Validating PCR Primer Specificity
Validating PCR Primer Specificity
1. To validate specificity of the primers, perform PCR on genomic DNA template from both the wild-type strain and a deletion strain for the gene of interest. Use the same polymerase (e.g. Taq) and cycling conditions as you would for qPCR:

95°C x 3 min
-----------------------------------
95°C x 15 sec
55°C x 1 min 30 cycles
-----------------------------------

2. Perform gel electrophoresis (2% agarose, ~120V for 30-60 min) with the expectation of a single band (100 - 200 bp) in the wild-type and no band in the negative control (deletion strain).
Note
You should see a single band for the wild-type control and no band for the negative control. If you observe a band in the negative-control sample and/or multiple bands in your wild-type sample, the primers are likely annealing to other locations in the genome and should be redesigned.

Validating qPCR Primer Efficiency
Validating qPCR Primer Efficiency
1. Dilute cDNA to a range of concentrations: 0.01 ng, 0.05 ng, 0.1 ng, 1 ng, 5 ng, 10 ng, 25 ng and 50 ng (can adjust higher or lower if necessary)
Note
Use a cDNA sample where you are certain that your gene of interest is being expressed. We standardly use a wild-type strain grown under "control" conditions.

Note: the recommendations for concentrations here assume that cDNA was generated using oligo-dT and not random hexamer. Higher concentrations of cDNA may be necessary if using random hexamer (see Step 4).

2. Perform qPCR (Step 6) on new primers (plus the control gene) on the range of cDNA concentrations.

3. Determine your Ct (aka Cq on BioRad qPCR machines) values for your test gene and control gene at each cDNA concentration.

4. Log10 transform your cDNA concentrations (e.g. log10 of 0.01 = -2 and log10 of 50 = 1.69)

5. Plot the data (e.g. in GraphPad Prism or Excel) with Ct-values on the y-axis and log10-transformed cDNA concentrations on the x-axis.
  • Carefully examine that plot for cDNA concentrations that fall out of the linear range of the assay. If necessary repeat the cDNA dilutions (step 1) to exclude cDNA concentrations outside of the linear range, and to include more cDNA concentrations that fall within that range.
6. Perform linear regression analysis to calculate the slope and r2 of the line.
  • The r2 of the regression is typically close to 0.99.
7. Calculate efficiency of each primer set using the equation: Efficiency(%) = (10(-1/slope) - 1) x 100
Note
Example:
Slope of regression line: -3.353
(10(-1/-3.353) - 1) x 100 = 98.7%

8. Generally, primer-pair efficiencies >90% are acceptable (closer to 100% is best), and all primer pairs (experimental and control genes) should have efficiencies within 5% of each other.
Note
Efficiencies higher than 100% could be do to pipetting errors, or due to the presence of polymerase inhibitors (most likely in the cDNA).

cDNA Synthesis
cDNA Synthesis
1. Prepare RNA/Primer mixture:
10 μg total RNA
3 μg anchored oligo-dT (T20VN)
3 μg random hexamer (optional)
Note
If you are looking solely at poly-adenylated transcripts (e.g. eukaryotic mRNA) only oligo-dT is needed. Random hexamer is necessary to generate cDNA from non-coding RNAs and prokaryotic mRNAs. Note: cDNA synthesis using random hexamer generates more total cDNA, but with a smaller overall fraction of mRNAs represented, and you may need to add more cDNA to your qPCR reactions.

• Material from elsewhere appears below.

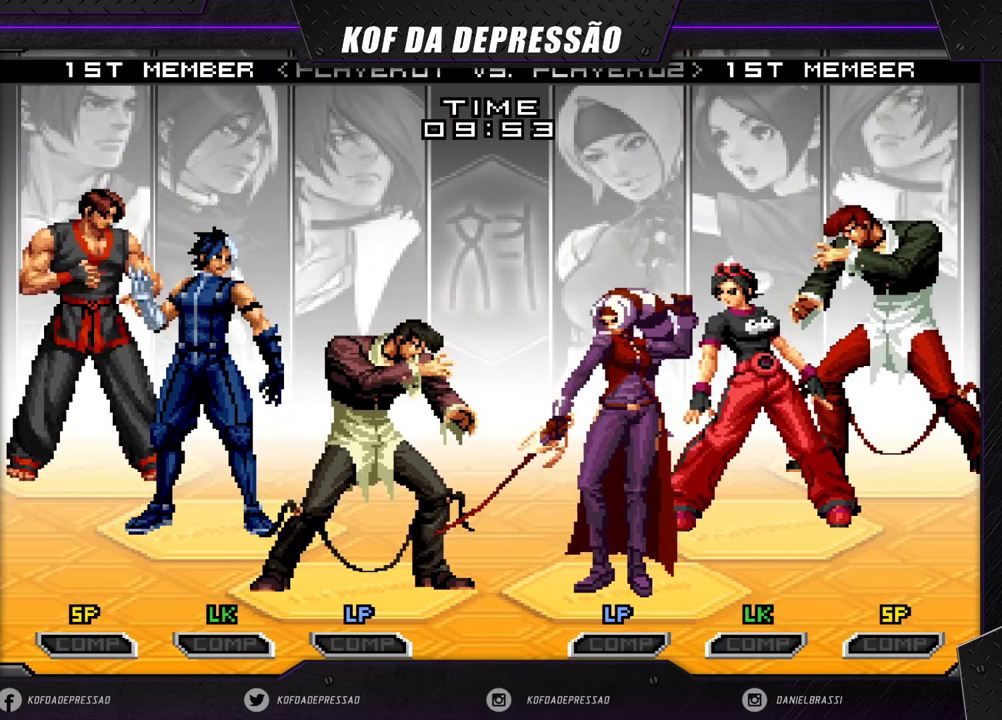
Gameplay with a controller (arcade stick); each line is a JSON object with the inputs held at the frame after it (dt_ms = milliseconds from this image to that frame). "events" lists button and stick changes between this image and that frame as [ms after this image, input, new state], when the widget could be followed in between. Not read: L3 R3.
{"dt_ms": 1000, "buttons": [], "left_stick": "center"}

2. Adjust volume to 7 μl with RNase-Free TE.

3. Denature RNA/Primer mixture at 70°C for 10 min, then immediately chill on ice for > 2 min.

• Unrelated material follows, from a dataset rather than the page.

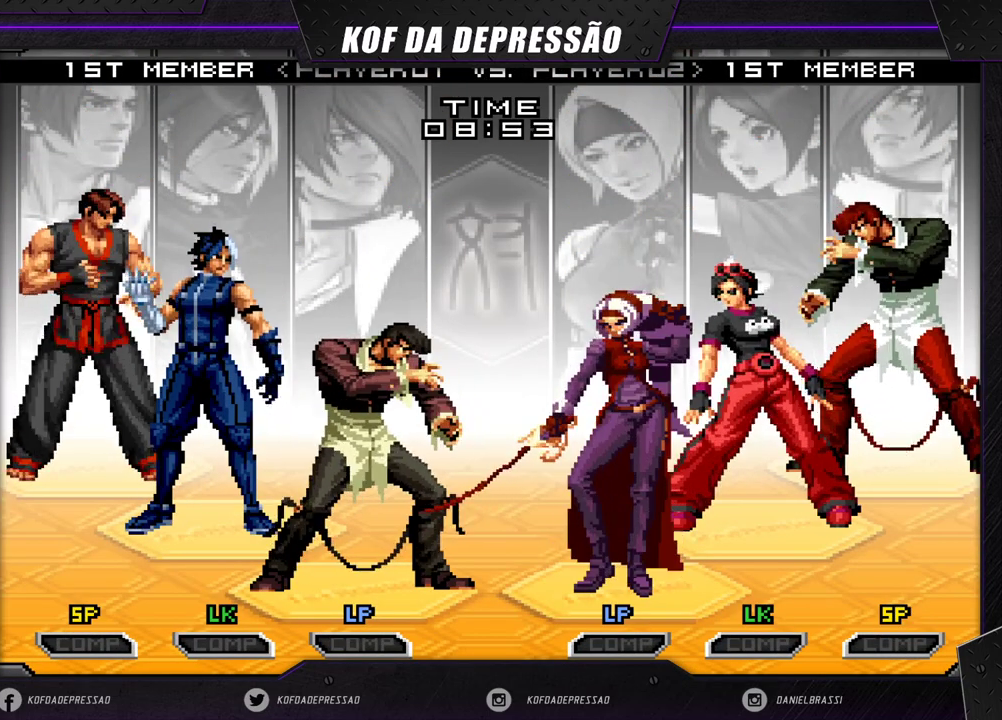
{"dt_ms": 1000, "buttons": ["TRIANGLE"], "left_stick": "center"}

4. For each reaction, prepare the Reverse Transcriptase Master Mix

3.0 μl 5x Superscript Buffer
1.5 μl 0.1M DTT
3.0 μl 10x RNase-Free dNTPs (2.5 mM stock solution, final concentration of 250 μM)
0.5 μl Superscript III RT
Note
When making the Master Mix, prepare enough for the number of samples plus one (e.g. 25 reaction volumes for 24 samples). This ensures that there will be enough MasterMix for all aliquots.

Note
If doing no reverse transcriptase (RT) control reactions, prepare a no RT control Master Mix by substituting Superscript III with an equal volume of RNase-Free water.

5. Add 8 μl Reverse Transcriptase Master Mix to the denatured RNA and incubate on bench (25°C) for 7 min.
  • The room temperature inclubation is critical for allowing random hexamers to anneal to the RNA, but can be skipped if using oligo-dT alone.

6. Incubate at 50°C for 2 hrs in a thermal cycler.
RNA Hydrolysis and Cleanup
RNA Hydrolysis and Cleanup
1. To each reaction, add

10 μl 1 M NaOH
10 μl 0.5 M EDTA, pH 8.0

2. Incubate at 65°C for 15 min.

3. Immediately proceed to cDNA cleanup.
Note
We use the Zymo Clean and concentrator (D4014), according to the manufacturer's instructions. We also add the eluate back onto the column and repeat the elution to increase cDNA yield.

4. Analyze concentration via Nanodrop or Qubit.
Quantitative PCR
Quantitative PCR
1. Design qPCR plate layout using only the interior 60 wells.
Note
Do not use the outer edge wells of the PCR plate for your samples (no RT controls are okay), because uneven heating and/or evaporation increases variability. That means there are 60 usable wells for samples per PCR plate.

2. Dilute each primer to 10 μM.

3. Dilute each cDNA sample 5-fold (e.g. if you are using 1 ng cDNA per reaction, dilute the cDNA to 0.2 ng / μl).
  • cDNA concentration should be based on primer efficiency testing (Step 3), using a concentration within the linear range of the assay. One ng of cDNA per qPCR reaction tends to work well for the majority of genes.
Note
When making cDNA dilutions, prepare a large enough volume so that you are pipetting no less that 2 μl of cDNA. Pipetting volumes smaller than 2 μl will decrease the accuracy of your dilutions. (E.g. 2 µl (1 ng / µl) cDNA to 8 µl of water for a 0.2 ng / μl dilution).

4. Prepare a qPCR Mastermix for each primer pair (N+1). For each reaction you will add the following amounts:

0.4 μl Forward Primer (final concentration 200 nM)
0.4 μl Reverse Primer (final concentration 200 nM)
4.2 μl water
10 μl Maxima 2X SYBR Green Mix (1x final)

5. Pipette 5 μl diluted cDNA to the bottom of the appropriate wells of a BioRad RT-PCR plate. Be careful not to touch the tips to the side of the wells. Use a single pipette tip for pipetting the same cDNA sample into multiple wells.

6. Pipette 15 μl qPCR Mastermix to the side of the appropriate wells. Use a single tip for each mastermix. Change tips when switching to a new mastermix (different primers). Be careful to only touch the side of the well so as to not contaminate the pipet tip with cDNA already in wells.

7. Seal qPCR plate with clear Bio-Rad sealing membrane; use roller if applicable.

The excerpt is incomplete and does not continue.